(Bloomberg) --Amazon.com Inc. forecast second-quarter profit that topped analysts’ forecasts, buoyed by swelling ranks of Prime subscribers and a profitable cloud-computing division that’s winning more corporate customers.
The world’s largest online retailer projected operating income in the current quarter of $1.1 billion to $1.9 billion on revenue of $51 billion to $54 billion. Analysts estimated operating income of $1.13 billion of operating income and sales of $52.3 billion.
Amazon shares jumped more than 6 percent in extended trading, after closing at $1.517.96 in New York. The stock is up about 30 percent so far this year.

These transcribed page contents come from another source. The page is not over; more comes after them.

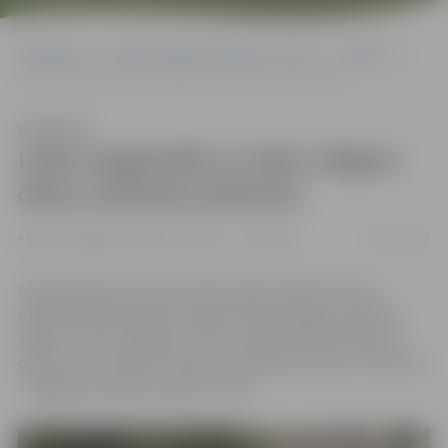
Sākumlapa
Portāla “Jelgavas Vēstnesis” arhīvs
Satiksme
Loka maģistrālē uz laiku slēgtas divas autobusa pieturas
Klausīties
Loka maģistrālē uz laiku slēgtas
divas autobusa pieturas
14/12/2017
Portāla “Jelgavas Vēstnesis” arhīvs
Satiksme
Aviācijas ielas posmā no Paula Lejiņa ielas līdz Loka
maģistrālei līdz 28. decembrim būs aizliegta satiksme,
tāpēc uz laiku slēgtas arī divas sabiedriskā transporta
pieturas un mainīti autobusu kustības maršruti, informē
«Jelgavas autobusu parks» (JAP).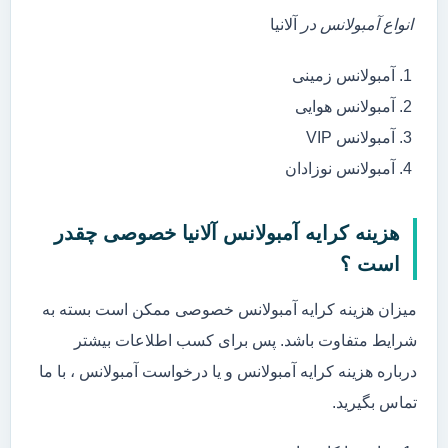
انواع آمبولانس در
آلانیا
آمبولانس زمینی
آمبولانس هوایی
آمبولانس VIP
آمبولانس نوزادان
هزینه کرایه آمبولانس آلانیا خصوصی چقدر
است ؟
میزان هزینه کرایه آمبولانس خصوصی ممکن است بسته به
شرایط متفاوت باشد. پس برای کسب اطلاعات بیشتر
درباره هزینه کرایه آمبولانس و یا درخواست آمبولانس ، با ما
تماس بگیرید.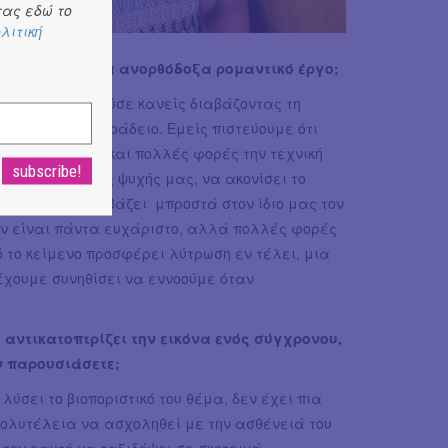
ας εδώ το
λιτική
 και ταυτόχρονα ανορθόδοξα ρομαντικό έργο;
ματα. Θα μπορούσε κανείς διαβάζοντας τη
ει το ποτήρι μισοάδειο. Εμείς πιστεύουμε ότι
, κυνισμό, βία και πολλές φορές την τεχνική
λακή πλευρά της ψυχής μας, να ακονίσει το
ισθανθεί. Μας βάζει μπροστά στον ίδιο μας τον
εν είναι πάντα ευχάριστο, αλλά πολλές φορές
ό το κείμενο προσφέρει λύτρωση εν τέλει, μια
έχουμε συνηθίσει να εννοούμε όταν
 αντικατοπτρίζει την εικόνα ενός σύγχρονου,
ν παρουσιάσετε;
λύσει το βιοποριστικό του θέμα, δεν έχει πια
πολυτέλεια να ασχοληθεί με την ασθένειά του
υ τον εαυτό να ταξιδέψει σε σκοτεινά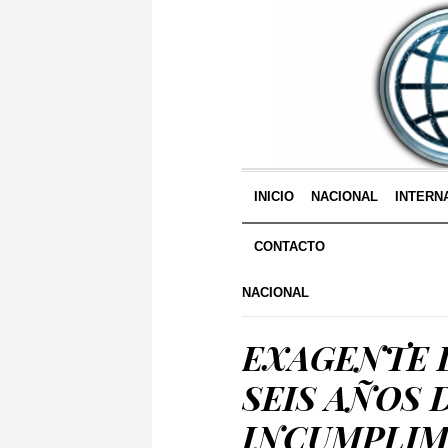
INICIO
NACIONAL
INTERN
CONTACTO
NACIONAL
EXAGENTE 
SEIS AÑOS 
INCUMPLIM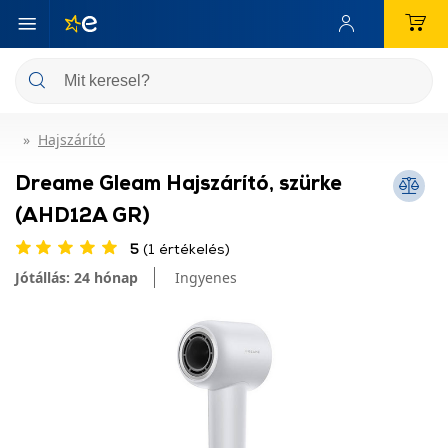
Hajszárító
Dreame Gleam Hajszárító, szürke
(AHD12A GR)
5
(1 értékelés)
Jótállás: 24 hónap
Ingyenes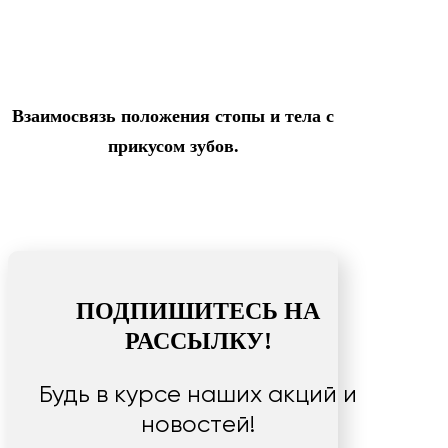
Взаимосвязь положения стопы и тела с
прикусом зубов.
ПОДПИШИТЕСЬ НА
РАССЫЛКУ!
Будь в курсе наших акций и
новостей!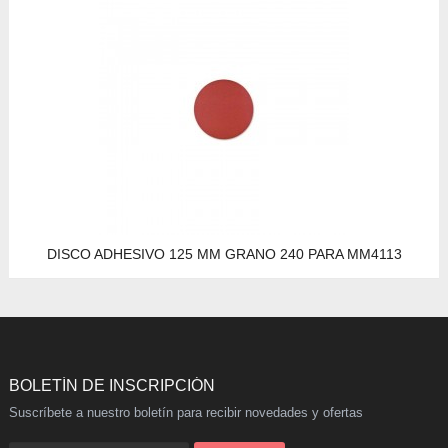
DISCO ADHESIVO 125 MM GRANO 240 PARA MM4113
BOLETÍN DE INSCRIPCIÓN
Suscríbete a nuestro boletín para recibir novedades y ofertas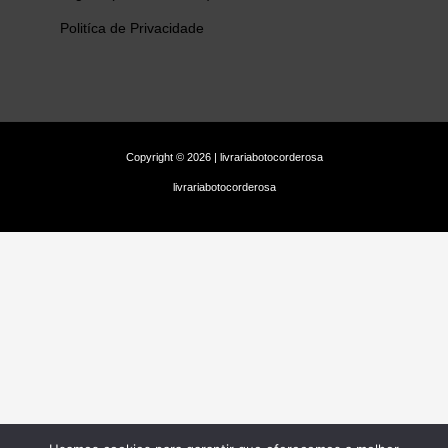
Politíca de Privacidade
Copyright © 2026 | livrariabotocorderosa
livrariabotocorderosa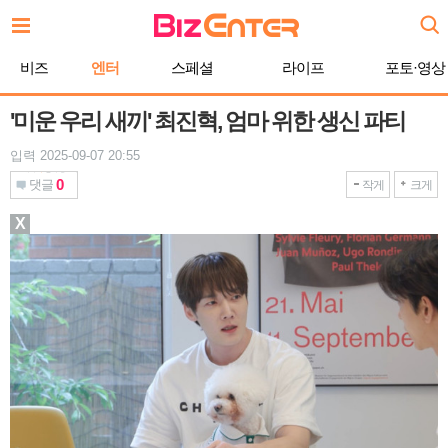
본
문
바
비즈
엔터
스페셜
라이프
포토·영상
로
가
기
'미운 우리 새끼' 최진혁, 엄마 위한 생신 파티
입력 2025-09-07 20:55
0
댓글
작게
크게
X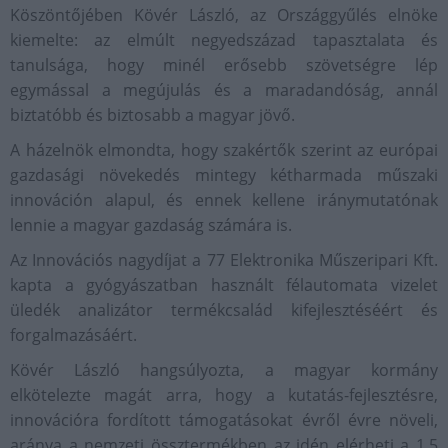
Köszöntőjében Kövér László, az Országgyűlés elnöke
kiemelte: az elmúlt negyedszázad tapasztalata és
tanulsága, hogy minél erősebb szövetségre lép
egymással a megújulás és a maradandóság, annál
biztatóbb és biztosabb a magyar jövő.
A házelnök elmondta, hogy szakértők szerint az európai
gazdasági növekedés mintegy kétharmada műszaki
innováción alapul, és ennek kellene iránymutatónak
lennie a magyar gazdaság számára is.
Az Innovációs nagydíjat a 77 Elektronika Műszeripari Kft.
kapta a gyógyászatban használt félautomata vizelet
üledék analizátor termékcsalád kifejlesztéséért és
forgalmazásáért.
Kövér László hangsúlyozta, a magyar kormány
elkötelezte magát arra, hogy a kutatás-fejlesztésre,
innovációra fordított támogatásokat évről évre növeli,
aránya a nemzeti össztermékben az idén elérheti a 1,5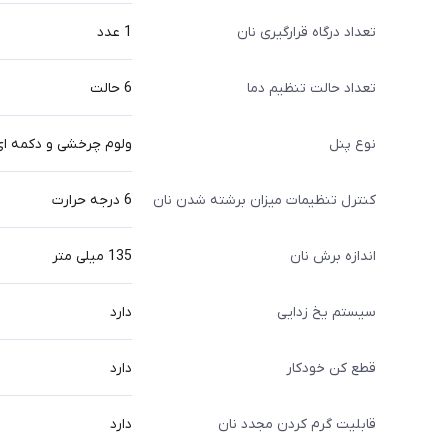
تعداد درگاه قرارگیری نان
1 عدد
تعداد حالت تنظیم دما
6 حالت
نوع پنل
ولوم چرخشی و دکمه ا
کنترل تنظیمات میزان برشته شدن نان
6 درجه حرارت
اندازه برش نان
135 میلی متر
سیستم یخ زدایی
دارد
قطع کن خودکار
دارد
قابلیت گرم کردن مجدد نان
دارد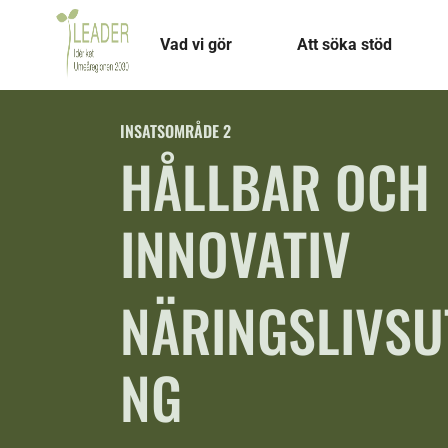
Vad vi gör
Att söka stöd
INSATSOMRÅDE 2
HÅLLBAR OCH
INNOVATIV
NÄRINGSLIVSU
NG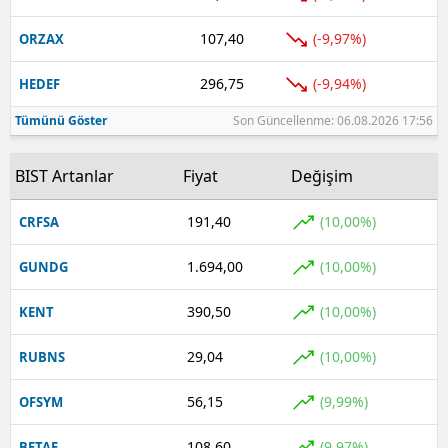
107,40
(-9,97%)
ORZAX
296,75
(-9,94%)
HEDEF
Tümünü Göster
Son Güncellenme: 06.08.2026 17:56
BIST Artanlar
Fiyat
Değişim
191,40
(10,00%)
CRFSA
1.694,00
(10,00%)
GUNDG
390,50
(10,00%)
KENT
29,04
(10,00%)
RUBNS
56,15
(9,99%)
OFSYM
108,60
(9,97%)
BETAE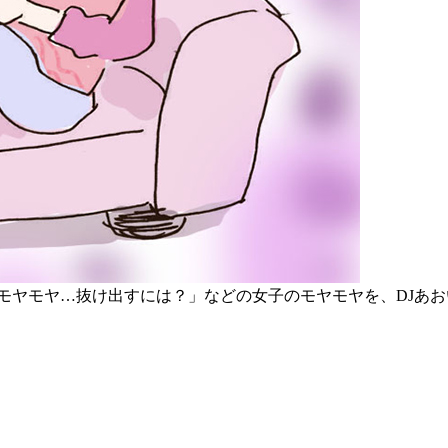
にモヤモヤ…抜け出すには？」などの女子のモヤモヤを、DJあ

The outlook reinvigorated enthusiasm for Chief Executive Officer Jeff Bezos’s strategy of leaving rivals in the dust by constantly investing in growing businesses such as data centers, voice-activated devices, and faster delivery of more goods. A series of critical tweets from President Donald Trump about sales taxes and U.S. Postal Service rates briefly blunted its stock market momentum earlier this year. Thursday’s report suggests Trump’s tirades are minor speed bumps, not big obstacles.
"Operating performance is secondary to all of these other things going on," Tom Forte, an analyst at DA Davidson & Co., said before the results.
Amazon reported first-quarter profit, excluding certain items, of $3.27 a share on sales of $51 billion, up 43 percent from a year earlier. Those results also exceeded analysts’ expectations.
First-quarter sales for Amazon Web Services, its cloud-computing division, jumped 49 percent to $5.4 billion, excluding currency fluctuations. It’s the second straight quarter of accelerating growth for the profitable unit.
Subscription services, which include Amazon’s popular Prime offering, generated revenue of $3.1 billion, up 56 percent from a year earlier.
Bezos recently reported that the company surpassed 100 million Prime subscribers who pay yearly or monthly fees in exchange for fast shipping and other benefits like video and music streaming. The announcement signaled that the membership strategy that has helped it dominate e-commerce in the U.S. could be replicated overseas. Amazon has been losing money on its international expansion, with investments in India, Australia, the Middle East and Latin America.